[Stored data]
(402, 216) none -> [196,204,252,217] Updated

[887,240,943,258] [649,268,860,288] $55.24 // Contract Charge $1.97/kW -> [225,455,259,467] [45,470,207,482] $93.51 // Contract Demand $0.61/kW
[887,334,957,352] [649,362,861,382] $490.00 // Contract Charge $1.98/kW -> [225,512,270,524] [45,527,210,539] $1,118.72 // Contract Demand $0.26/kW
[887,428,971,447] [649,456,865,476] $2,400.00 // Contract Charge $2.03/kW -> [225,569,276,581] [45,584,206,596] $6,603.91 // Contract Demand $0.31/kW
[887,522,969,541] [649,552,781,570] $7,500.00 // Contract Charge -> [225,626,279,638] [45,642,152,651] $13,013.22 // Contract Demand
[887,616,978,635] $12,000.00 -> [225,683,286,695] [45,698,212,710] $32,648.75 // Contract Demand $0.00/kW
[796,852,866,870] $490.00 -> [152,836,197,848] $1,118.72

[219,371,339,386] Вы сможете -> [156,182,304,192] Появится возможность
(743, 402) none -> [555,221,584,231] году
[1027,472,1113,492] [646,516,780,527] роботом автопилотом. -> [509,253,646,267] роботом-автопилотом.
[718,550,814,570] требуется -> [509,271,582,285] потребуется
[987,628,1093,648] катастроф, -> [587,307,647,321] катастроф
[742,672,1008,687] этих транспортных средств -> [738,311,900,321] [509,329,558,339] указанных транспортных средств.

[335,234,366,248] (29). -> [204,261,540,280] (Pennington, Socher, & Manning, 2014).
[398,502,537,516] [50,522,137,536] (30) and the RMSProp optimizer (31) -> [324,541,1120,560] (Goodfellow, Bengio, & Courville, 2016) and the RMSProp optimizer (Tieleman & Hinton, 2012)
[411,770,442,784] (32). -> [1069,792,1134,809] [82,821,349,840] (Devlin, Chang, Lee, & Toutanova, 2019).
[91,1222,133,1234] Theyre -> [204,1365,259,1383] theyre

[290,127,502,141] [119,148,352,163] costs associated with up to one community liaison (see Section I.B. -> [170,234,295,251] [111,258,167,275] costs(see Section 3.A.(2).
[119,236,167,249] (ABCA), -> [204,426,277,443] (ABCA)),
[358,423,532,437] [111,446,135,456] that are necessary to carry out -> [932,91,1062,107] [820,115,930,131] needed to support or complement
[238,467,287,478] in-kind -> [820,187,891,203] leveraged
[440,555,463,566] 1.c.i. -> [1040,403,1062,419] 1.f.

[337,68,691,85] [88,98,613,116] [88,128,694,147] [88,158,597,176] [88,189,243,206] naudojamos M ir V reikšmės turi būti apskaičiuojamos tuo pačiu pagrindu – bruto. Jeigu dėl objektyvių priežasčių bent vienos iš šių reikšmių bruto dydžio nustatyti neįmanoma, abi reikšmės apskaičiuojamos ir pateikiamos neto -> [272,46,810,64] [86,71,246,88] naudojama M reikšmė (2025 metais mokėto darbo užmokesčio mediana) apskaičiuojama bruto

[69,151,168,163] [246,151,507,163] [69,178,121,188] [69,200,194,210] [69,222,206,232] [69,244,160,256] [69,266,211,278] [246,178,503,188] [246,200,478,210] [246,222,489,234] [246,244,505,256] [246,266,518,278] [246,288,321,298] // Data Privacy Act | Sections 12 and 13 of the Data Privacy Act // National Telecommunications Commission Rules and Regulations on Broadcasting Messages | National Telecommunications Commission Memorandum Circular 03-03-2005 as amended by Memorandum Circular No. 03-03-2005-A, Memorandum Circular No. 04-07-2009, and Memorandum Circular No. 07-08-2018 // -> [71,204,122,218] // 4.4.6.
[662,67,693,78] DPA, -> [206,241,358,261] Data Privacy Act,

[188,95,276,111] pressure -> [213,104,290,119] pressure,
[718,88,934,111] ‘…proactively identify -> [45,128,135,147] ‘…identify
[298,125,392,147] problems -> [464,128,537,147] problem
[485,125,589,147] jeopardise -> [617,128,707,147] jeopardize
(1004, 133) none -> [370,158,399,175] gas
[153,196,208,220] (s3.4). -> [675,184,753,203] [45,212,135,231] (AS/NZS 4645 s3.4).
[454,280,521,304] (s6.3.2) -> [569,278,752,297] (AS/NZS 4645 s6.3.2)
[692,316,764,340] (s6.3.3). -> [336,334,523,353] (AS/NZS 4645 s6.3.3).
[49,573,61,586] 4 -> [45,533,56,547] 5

_TASK INSTRUCTIONS_
The records above are to be transcribed exactly and completely.

_ANSWER FOR THE TASK_
(402, 216) none -> [196,204,252,217] Updated

[887,240,943,258] [649,268,860,288] $55.24 // Contract Charge $1.97/kW -> [225,455,259,467] [45,470,207,482] $93.51 // Contract Demand $0.61/kW
[887,334,957,352] [649,362,861,382] $490.00 // Contract Charge $1.98/kW -> [225,512,270,524] [45,527,210,539] $1,118.72 // Contract Demand $0.26/kW
[887,428,971,447] [649,456,865,476] $2,400.00 // Contract Charge $2.03/kW -> [225,569,276,581] [45,584,206,596] $6,603.91 // Contract Demand $0.31/kW
[887,522,969,541] [649,552,781,570] $7,500.00 // Contract Charge -> [225,626,279,638] [45,642,152,651] $13,013.22 // Contract Demand
[887,616,978,635] $12,000.00 -> [225,683,286,695] [45,698,212,710] $32,648.75 // Contract Demand $0.00/kW
[796,852,866,870] $490.00 -> [152,836,197,848] $1,118.72

[219,371,339,386] Вы сможете -> [156,182,304,192] Появится возможность
(743, 402) none -> [555,221,584,231] году
[1027,472,1113,492] [646,516,780,527] роботом автопилотом. -> [509,253,646,267] роботом-автопилотом.
[718,550,814,570] требуется -> [509,271,582,285] потребуется
[987,628,1093,648] катастроф, -> [587,307,647,321] катастроф
[742,672,1008,687] этих транспортных средств -> [738,311,900,321] [509,329,558,339] указанных транспортных средств.

[335,234,366,248] (29). -> [204,261,540,280] (Pennington, Socher, & Manning, 2014).
[398,502,537,516] [50,522,137,536] (30) and the RMSProp optimizer (31) -> [324,541,1120,560] (Goodfellow, Bengio, & Courville, 2016) and the RMSProp optimizer (Tieleman & Hinton, 2012)
[411,770,442,784] (32). -> [1069,792,1134,809] [82,821,349,840] (Devlin, Chang, Lee, & Toutanova, 2019).
[91,1222,133,1234] Theyre -> [204,1365,259,1383] theyre

[290,127,502,141] [119,148,352,163] costs associated with up to one community liaison (see Section I.B. -> [170,234,295,251] [111,258,167,275] costs(see Section 3.A.(2).
[119,236,167,249] (ABCA), -> [204,426,277,443] (ABCA)),
[358,423,532,437] [111,446,135,456] that are necessary to carry out -> [932,91,1062,107] [820,115,930,131] needed to support or complement
[238,467,287,478] in-kind -> [820,187,891,203] leveraged
[440,555,463,566] 1.c.i. -> [1040,403,1062,419] 1.f.

[337,68,691,85] [88,98,613,116] [88,128,694,147] [88,158,597,176] [88,189,243,206] naudojamos M ir V reikšmės turi būti apskaičiuojamos tuo pačiu pagrindu – bruto. Jeigu dėl objektyvių priežasčių bent vienos iš šių reikšmių bruto dydžio nustatyti neįmanoma, abi reikšmės apskaičiuojamos ir pateikiamos neto -> [272,46,810,64] [86,71,246,88] naudojama M reikšmė (2025 metais mokėto darbo užmokesčio mediana) apskaičiuojama bruto

[69,151,168,163] [246,151,507,163] [69,178,121,188] [69,200,194,210] [69,222,206,232] [69,244,160,256] [69,266,211,278] [246,178,503,188] [246,200,478,210] [246,222,489,234] [246,244,505,256] [246,266,518,278] [246,288,321,298] // Data Privacy Act | Sections 12 and 13 of the Data Privacy Act // National Telecommunications Commission Rules and Regulations on Broadcasting Messages | National Telecommunications Commission Memorandum Circular 03-03-2005 as amended by Memorandum Circular No. 03-03-2005-A, Memorandum Circular No. 04-07-2009, and Memorandum Circular No. 07-08-2018 // -> [71,204,122,218] // 4.4.6.
[662,67,693,78] DPA, -> [206,241,358,261] Data Privacy Act,

[188,95,276,111] pressure -> [213,104,290,119] pressure,
[718,88,934,111] ‘…proactively identify -> [45,128,135,147] ‘…identify
[298,125,392,147] problems -> [464,128,537,147] problem
[485,125,589,147] jeopardise -> [617,128,707,147] jeopardize
(1004, 133) none -> [370,158,399,175] gas
[153,196,208,220] (s3.4). -> [675,184,753,203] [45,212,135,231] (AS/NZS 4645 s3.4).
[454,280,521,304] (s6.3.2) -> [569,278,752,297] (AS/NZS 4645 s6.3.2)
[692,316,764,340] (s6.3.3). -> [336,334,523,353] (AS/NZS 4645 s6.3.3).
[49,573,61,586] 4 -> [45,533,56,547] 5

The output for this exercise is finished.